Seriously, knock it off

  • Joe Sorge

    We are definitely in the water with the metaphors today aren’t we?

    I agree with your concept here and would add that I further believe that the person who’s in charge of “marketing” for company X also be in charge of training #custserv reps. Aren’t THEY really your marketing?

    • http://houseofbrew.wordpress.com houseofbrew

      Oh yeah. Everyone who faces your customer should be part of your marketing strategy, in my opinion. Ideally, all your employees are essentially marketers.

  • http://www.translatordigitalcafe.com Cindi (@deziner)

    Amen! Customer service isn’t a template, it’s a talent. We wouldn’t hire a drummer to play lead guitar in the band just because their salary level is lower. Not quite sure why companies think that works. :)

    • http://houseofbrew.wordpress.com houseofbrew

      There’s certainly a ton of things that companies do that just don’t make sense. I believe that we will start seeing that change in the next 5-10 years.

  • http://card.ly/action_jay Jay Baron

    This has been bugging me for a long time, seeing the constant churn of good agents moving on to other departments or companies. Gives the impression that if you stay put in the front line, you’re a ‘lifer’ with no aspiration.

    Personally, I think the front line is where all the real talent is forged. People skills? Time management? Communication? Teamwork? It all comes together in the day to day of customer service. Keep that senior staff around to provide guidance for new hires, but please don’t take them away from the customers! That confidence and knowledge is needed to improve service in your company.

    Now here’s a crazy idea. What if you took those mid-level execs, people with MBAs and Toastmasters, professional polish and marketing chops and promoted them to the front line to interact with customers? How awesome would your company look represented by this business-guy when compared to a pimply faced, disengaged kid off the street? Just saying, ya know.

    Great post. Keep em coming!

    • http://houseofbrew.wordpress.com houseofbrew

      Thanks for sharing your thoughts, Jay. I don’t think your last idea is a crazy one at all. In fact, it’s exactly what businesses need to start thinking about. Too often we forget about the front line, where the real value is at, where the real relationships are formed, and where the sale is made.

      Nothing happens without a customer, right?

  • Matt Delman

    I’ve done customer service in some way, shape, or form for the past 10 years now (off and on), and I completely agree with Jay and you that we should be sending senior management BACK to the front line of customer service.

    My argument is two-fold though — having been on the front line, I get missives from senior managers that sometimes appear to have no basis in what the ground-floor situation looks like. If we keep truly talented people on the front-line, it seems like those problems will disappear.

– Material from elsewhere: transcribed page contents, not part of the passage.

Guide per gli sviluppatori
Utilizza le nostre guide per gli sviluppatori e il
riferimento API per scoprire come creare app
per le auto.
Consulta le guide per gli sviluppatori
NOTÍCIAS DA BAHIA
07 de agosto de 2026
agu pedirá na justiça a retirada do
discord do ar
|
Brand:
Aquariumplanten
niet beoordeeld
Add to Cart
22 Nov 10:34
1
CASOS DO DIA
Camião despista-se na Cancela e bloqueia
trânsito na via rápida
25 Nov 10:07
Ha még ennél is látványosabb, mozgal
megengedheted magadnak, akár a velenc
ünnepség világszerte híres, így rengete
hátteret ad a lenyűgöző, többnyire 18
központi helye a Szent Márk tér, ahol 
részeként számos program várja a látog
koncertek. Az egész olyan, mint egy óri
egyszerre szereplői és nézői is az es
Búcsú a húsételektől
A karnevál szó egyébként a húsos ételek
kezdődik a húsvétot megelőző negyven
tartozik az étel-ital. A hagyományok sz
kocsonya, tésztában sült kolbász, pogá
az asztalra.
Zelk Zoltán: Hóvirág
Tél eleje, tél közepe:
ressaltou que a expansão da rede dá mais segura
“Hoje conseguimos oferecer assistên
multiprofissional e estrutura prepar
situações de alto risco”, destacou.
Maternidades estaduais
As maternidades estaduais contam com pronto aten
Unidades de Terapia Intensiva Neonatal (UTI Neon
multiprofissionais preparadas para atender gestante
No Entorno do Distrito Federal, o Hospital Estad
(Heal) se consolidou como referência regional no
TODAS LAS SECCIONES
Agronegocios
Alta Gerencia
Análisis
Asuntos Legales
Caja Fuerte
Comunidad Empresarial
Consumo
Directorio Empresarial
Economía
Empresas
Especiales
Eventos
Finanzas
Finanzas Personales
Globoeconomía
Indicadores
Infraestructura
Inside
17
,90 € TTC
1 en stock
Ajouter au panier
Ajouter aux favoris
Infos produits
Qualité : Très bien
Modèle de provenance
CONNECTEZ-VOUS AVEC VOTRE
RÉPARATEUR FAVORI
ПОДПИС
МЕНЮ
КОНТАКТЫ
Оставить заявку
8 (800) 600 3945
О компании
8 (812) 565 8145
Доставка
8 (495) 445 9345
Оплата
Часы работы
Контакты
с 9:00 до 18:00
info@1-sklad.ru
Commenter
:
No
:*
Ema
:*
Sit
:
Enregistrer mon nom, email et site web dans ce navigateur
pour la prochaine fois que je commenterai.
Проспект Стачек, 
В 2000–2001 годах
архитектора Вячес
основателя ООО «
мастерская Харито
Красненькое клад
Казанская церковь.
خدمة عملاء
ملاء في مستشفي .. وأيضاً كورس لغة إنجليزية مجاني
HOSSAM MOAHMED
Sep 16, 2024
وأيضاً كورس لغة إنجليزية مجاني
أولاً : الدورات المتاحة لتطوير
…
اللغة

    • http://houseofbrew.wordpress.com houseofbrew

      Yes Matt, you are spot on.
      Senior management needs to actively start participating in front line duties. However, what if it were more than just Senior management who moved up to front line? What if more talented employees who are currently hidden away within the company started being a part of a customer’s experience, even if indirectly?

      Since the goal of all business is to make money, and we do that through customers, the entire company should be focused on taking care of those people that are helping the company reach it’s goals.